Location Data Services

Introduction

CARTOframes provides the functionality to use the CARTO Data Services API. This API consists of a set of location-based functions that can be applied to your data to perform geospatial analyses without leaving the context of your notebook.

For instance, you can geocode a pandas DataFrame with addresses on the fly, and then perform a trade areas analysis by computing isodistances or isochrones programmatically.

Given a set of ten simulated Starbucks store addresses, this guide walks through the use case of finding good location candidates to open an additional store.

Based on your account plan, some of these location data services are subject to different quota limitations

Data

This guide uses the same dataset of simulated Starbucks locations that has been used in the other guides and can be downloaded here.

Authentication

Using Location Data Services requires to be authenticated. For more information about how to authenticate, please read the Login to CARTO Platform guide


In [1]:
from cartoframes.auth import Credentials, set_default_credentials

set_default_credentials('creds.json')

Geocoding

To get started, let's read in and explore the Starbucks location data we have. With the Starbucks store data in a DataFrame, we can see that there are two columns that can be used in the geocoding service: name and address. There's also a third column that reflects the annual revenue of the store.


In [2]:
import pandas as pd

df = pd.read_csv('http://libs.cartocdn.com/cartoframes/files/starbucks_brooklyn.csv')
df


Out[2]:
name address revenue
0 Franklin Ave & Eastern Pkwy 341 Eastern Pkwy,Brooklyn, NY 11238 1.321041e+06
1 607 Brighton Beach Ave 607 Brighton Beach Avenue,Brooklyn, NY 11235 1.268080e+06
2 65th St & 18th Ave 6423 18th Avenue,Brooklyn, NY 11204 1.248134e+06
3 Bay Ridge Pkwy & 3rd Ave 7419 3rd Avenue,Brooklyn, NY 11209 1.185703e+06
4 Caesar's Bay Shopping Center 8973 Bay Parkway,Brooklyn, NY 11214 1.148427e+06
5 Court St & Dean St 167 Court Street,Brooklyn, NY 11201 1.144067e+06
6 Target Gateway T-1401 519 Gateway Dr,Brooklyn, NY 11239 1.021083e+06
7 3rd Ave & 92nd St 9202 Third Avenue,Brooklyn, NY 11209 9.257073e+05
8 Lam Group @ Sheraton Brooklyn 228 Duffield st,Brooklyn, NY 11201 7.657935e+05
9 33-42 Hillel Place 33-42 Hillel Place,Brooklyn, NY 11210 7.492163e+05

Quota consumption

Each time you run Location Data Services, you consume quota. For this reason, we provide the ability to check in advance the amount of credits an operation will consume by using the dry_run parameter when running the service function.

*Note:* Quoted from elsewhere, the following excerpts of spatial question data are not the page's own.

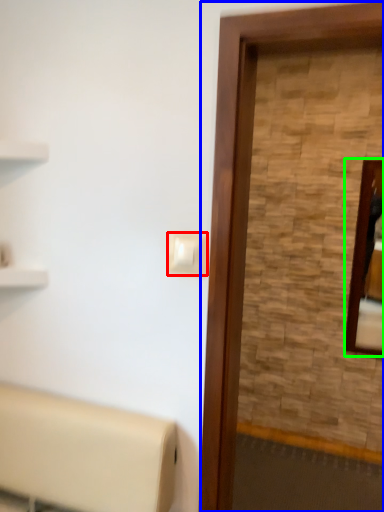
Question: Which object is positioned closest to light switch (highlighted by a red box)? Select from screen door (highlighted by a blue box) and mirror (highlighted by a green box).

Choices:
 (A) screen door
 (B) mirror

Answer: (A)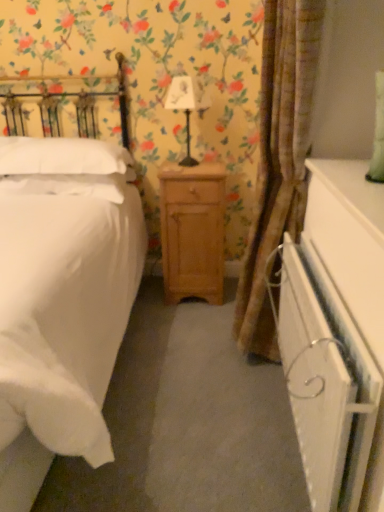
Where is `unoccupied area in front of light brown wood nightstand at center`? The height and width of the screenshot is (512, 384). unoccupied area in front of light brown wood nightstand at center is located at coordinates (187, 323).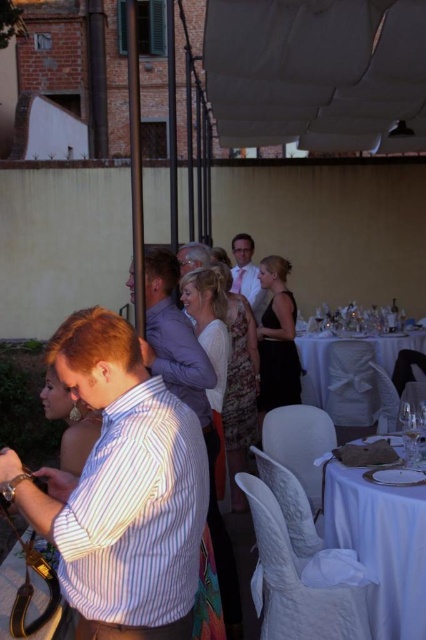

It is also possible to check the available quota by running the available_quota function.


In [3]:
from cartoframes.data.services import Geocoding

geo_service = Geocoding()

_, geo_dry_metadata = geo_service.geocode(
    df,
    street='address',
    city={'value': 'New York'},
    country={'value': 'USA'},
    dry_run=True
)

In [4]:
geo_dry_metadata


Out[4]:
{'total_rows': 10,
 'required_quota': 10,
 'previously_geocoded': 0,
 'previously_failed': 0,
 'records_with_geometry': 0}

In [5]:
geo_service.available_quota()


Out[5]:
4977588

In [6]:
geo_gdf, geo_metadata = geo_service.geocode(
    df,
    street='address',
    city={'value': 'New York'},
    country={'value': 'USA'}
)


Success! Data geocoded correctly

If the input data file should ever change, cached results will only be applied to unmodified records, and new geocoding will be performed only on new or changed records.

In order to use cached results, we have to save the results to a CARTO table using the table_name and cached=True parameters.


In [7]:
geo_gdf_cached, geo_metadata_cached = geo_service.geocode(
    df,
    street='address',
    city={'value': 'New York'},
    country={'value': 'USA'},
    table_name='starbucks_cache',
    cached=True
)


Success! Data geocoded correctly

Let's compare geo_dry_metadata and geo_metadata to see the differences between the information returned with and without the dry_run option. As we can see, this information reflects that all the locations have been geocoded successfully and that it has consumed 10 credits of quota.


In [8]:
geo_metadata


Out[8]:
{'total_rows': 10,
 'required_quota': 10,
 'previously_geocoded': 0,
 'previously_failed': 0,
 'records_with_geometry': 0,
 'final_records_with_geometry': 10,
 'geocoded_increment': 10,
 'successfully_geocoded': 10,
 'failed_geocodings': 0}

The resulting data is a GeoDataFrame that contains three new columns:

  • geometry: The resulting geometry
  • gc_status_rel: The percentage of accuracy of each location
  • carto_geocode_hash: Geocode information

In [9]:
geo_gdf.head()


Out[9]:
the_geom name address revenue gc_status_rel carto_geocode_hash
0 POINT (-73.95746 40.67102) Franklin Ave & Eastern Pkwy 341 Eastern Pkwy,Brooklyn, NY 11238 1321040.772 0.97 c834a8e289e5bce280775a9bf1f833f1
1 POINT (-73.96122 40.57796) 607 Brighton Beach Ave 607 Brighton Beach Avenue,Brooklyn, NY 11235 1268080.418 0.99 7d39a3fff93efd9034da88aa9ad2da79
2 POINT (-73.98978 40.61944) 65th St & 18th Ave 6423 18th Avenue,Brooklyn, NY 11204 1248133.699 0.98 1a2312049ddea753ba42bf77f5ccf718
3 POINT (-74.02750 40.63202) Bay Ridge Pkwy & 3rd Ave 7419 3rd Avenue,Brooklyn, NY 11209 1185702.676 0.98 827ab4dcc2d49d5fd830749597976d4a
4 POINT (-74.00098 40.59321) Caesar's Bay Shopping Center 8973 Bay Parkway,Brooklyn, NY 11214 1148427.411 0.98 119a38c7b51195cd4153fc81605a8495

In addition, to prevent geocoding records that have been previously geocoded, and thus spend quota unnecessarily, you should always preserve the the_geom and carto_geocode_hash columns generated by the geocoding process.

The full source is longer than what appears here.